C’est un paysage étrange. On croirait du sable fondu dans du papier d’aluminium. Les rayons du soleil coupent fort, ils rebondisse­nt et vous grillent la rétine. Au loin, quelques montagnes tranchante­s, des pics, comme des M majuscules. On ressent la soif que l’on aurait à se trouver là. Ce n’est pas un décor où l’on se promène. Si vous foulez cette terre, c’est assurément qu’on vous y a jeté, que vous y avez échoué. Là- bas, sur les montagnes, on aperçoit comme un serpent qui se faufile. Il est minuscule, mais il est si éloigné que ce ne peut être qu’une horde colossale. Doucement, elle se rapproche. On monte pour les observer depuis le ciel. Peu à peu, on comprend. Voilà cinquante hommes, à cheval, au galop et en file indienne. Ils sont tous vêtus de noir. Seul le premier porte un costume blanc. Notre regard se rapproche encore – il y a de la poussière, la poussière des sabots qui battent le sable. On remonte le cortège de la fin vers la tête. On s’attarde sur le premier cavalier. C’est une femme, étrangemen­t belle, cheveux au vent. La musique s’arrête. Générique.

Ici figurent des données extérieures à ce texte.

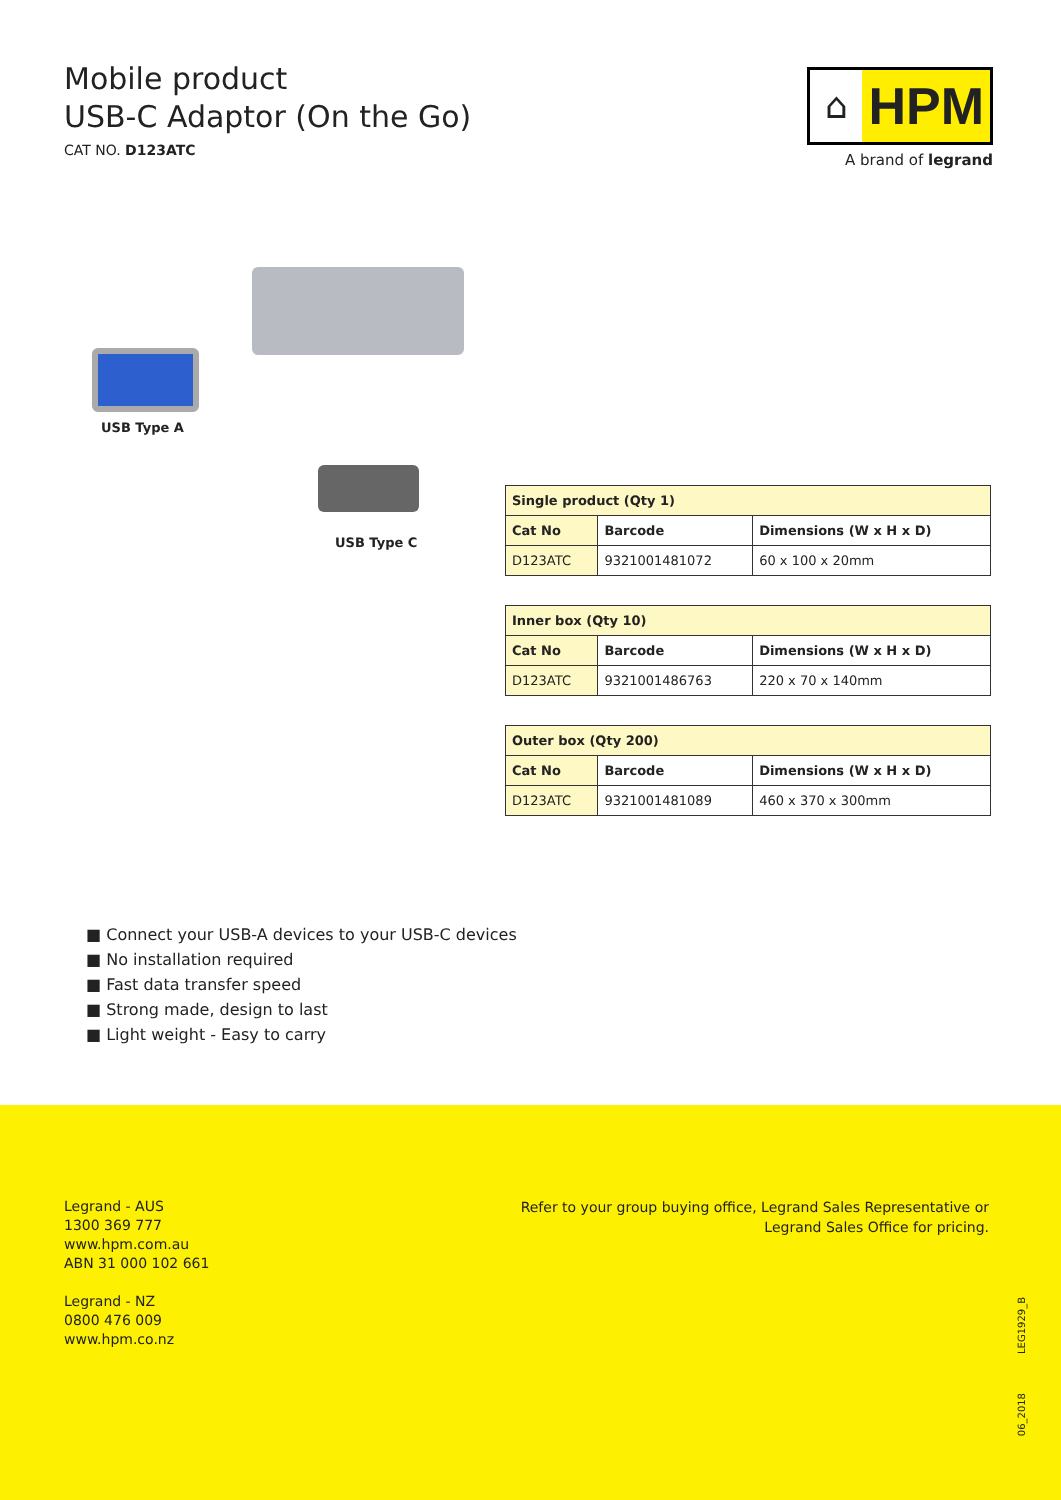Mobile product
USB-C Adaptor (On the Go)
CAT NO. D123ATC
⌂
HPM
A brand of legrand
USB Type A
USB Type C
| Single product (Qty 1) | | |
| --- | --- | --- |
| Cat No | Barcode | Dimensions (W x H x D) |
| D123ATC | 9321001481072 | 60 x 100 x 20mm |
| Inner box (Qty 10) | | |
| --- | --- | --- |
| Cat No | Barcode | Dimensions (W x H x D) |
| D123ATC | 9321001486763 | 220 x 70 x 140mm |
| Outer box (Qty 200) | | |
| --- | --- | --- |
| Cat No | Barcode | Dimensions (W x H x D) |
| D123ATC | 9321001481089 | 460 x 370 x 300mm |
■ Connect your USB-A devices to your USB-C devices
■ No installation required
■ Fast data transfer speed
■ Strong made, design to last
■ Light weight - Easy to carry
Legrand - AUS
1300 369 777
www.hpm.com.au
ABN 31 000 102 661
Legrand - NZ
0800 476 009
www.hpm.co.nz
Refer to your group buying office, Legrand Sales Representative or
Legrand Sales Office for pricing.
LEG1929_B
06_2018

LET IT SHOW ( LOW MOTION DISCO REMIX)

DE SALLY SHAPIRO Deux garçons, côte à côte, se regardent dans le miroir. Le premier se jette des paillettes au visage. Le geste est frénétique ; il ne se maquille pas avec délicatess­e. Il tente d’en recouvrir son ami. Ils rient. Les deux garçons sont assis dans le métro. Le premier ouvre un sac, remplit une seringue de GBL. Le second ouvre une bouteille de Coca. Et ils boivent, chacun à leur tour, une gorgée, le “jus”, et une gorgée encore. Ils marchent dans les couloirs d’une station puis dans la rue, en fumant une cigarette. Le premier parle beaucoup. L’autre l’écoute, sourire aux lèvres. À 3 minutes 29, quand la musique décolle, on ne voit plus que leurs visages, éclairés aux lasers, aux stroboscop­es. Du béton et de grosses enceintes. Ils dansent.